A teacher in Iowa has apologized for wearing blackface as part of her costume for a Halloween party, claiming she had never heard of the practice before.
Megan Luloff, 32, went to a holiday party at the Walcott American Legion on Oct. 19 dressed as part of a group costume that saw all participating members don outfits to resemble characters from the movie “Napoleon Dynamite.”
Luloff, who is white, apparently went as LaFawnduh Lucas-Dynamite, a character portrayed by actress Shondrella Avery, who is black.
Luloff was photographed wearing a leopard shirt and white pants, with her face, arms and feet were covered in dark makeup to make her appear black. Her costume quickly came under fire by many, including by school administrators.
“The wearing of blackface is never appropriate in any circumstance by any person,” Superintendent Art Tate said in an email to the Quad-City Times. “The issue is under investigation by the district.”
Luloff, who teaches first grade at Walcott Elementary School, claimed she was unaware that she had done something offensive, as she had never heard of blackface before.
“Megan used a dark foundation to enhance her pigmentation to create the likeness of Lafawndah,” Luloff’s attorney, Catherine Cartee, said in a statement to InsideEdition.com. “At no point during her preparation for the party, or her participation at the event, did Megan ever intend to mock the character’s ethnicity or take any action intended to be offensive to anyone.”
Cartee said Luloff had never before heard the term “blackface,” nor was she aware of the history of the practice.
“If she had that knowledge she never would have participated in such a way that she deeply regrets her actions,” Cartee said. “After hearing and understanding what blackface is/was, Megan immediately understood the anger and outrage at this photo.
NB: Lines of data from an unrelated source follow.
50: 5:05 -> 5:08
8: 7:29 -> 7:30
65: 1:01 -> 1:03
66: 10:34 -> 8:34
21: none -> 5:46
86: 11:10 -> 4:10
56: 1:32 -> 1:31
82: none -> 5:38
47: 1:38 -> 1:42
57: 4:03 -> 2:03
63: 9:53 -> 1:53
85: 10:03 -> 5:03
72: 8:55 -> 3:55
She immediately took responsibility for her actions and participated fully in the district’s investigation.”
Cartee said Luloff has a child with albinism and drew parallels to what those living with the disorder experience to people offended by blackface.
“She knows how hurtful and damaging it can be when you think someone is mocking your appearance,” Cartee said. “Throughout history, people affected by albinism have been humiliated, mocked, sent away from their families, worst of all beaten and thought of as ‘witch craft.’ The history associated with albinism is not one that many are familiar with, but because of personal experience Megan certainly is. Unfortunately, this is a personal experience and knowledge that she did not have at the time with regard to blackface.”
But ignorance to the practice does not soften the blow for many people of color who have come to regard blackface as a sign of danger, advocates said.
“Depictions like these deliver messages of fear and trauma, evoking images from another movie: the racially propagandized 1915 movie ‘Birth of a Nation,’ in which black people are criminalized, humiliated, and lynched,” Betty C. Andrews, president of the Iowa-Nebraska NAACP Conference of Branches, told the Quad-City Times. “With every stroke of her makeup puff she had the opportunity to rethink her decision to show up like this, to measure it in the context of history. She didn't."
Luloff has worked in the district for 10 years and with families and students of “all race and ethnicities” and has loved and treated each child like her own, never seeing color “as a distinguishing characteristic between her students,” her attorney said.
“Megan’s heart is broken for the families she has let down,” Cartee said. “She will be eternally sorry to her lapse in judgement and will have to live with this forever. However, Megan also intends to use this incident as a learning tool for the future. She will use this experience to help herself and others be more aware and sensitive to cultural diversity and history. Megan only hopes that her experiences and lack of education on this topic will help others understand and avoid the same mistakes in the future.”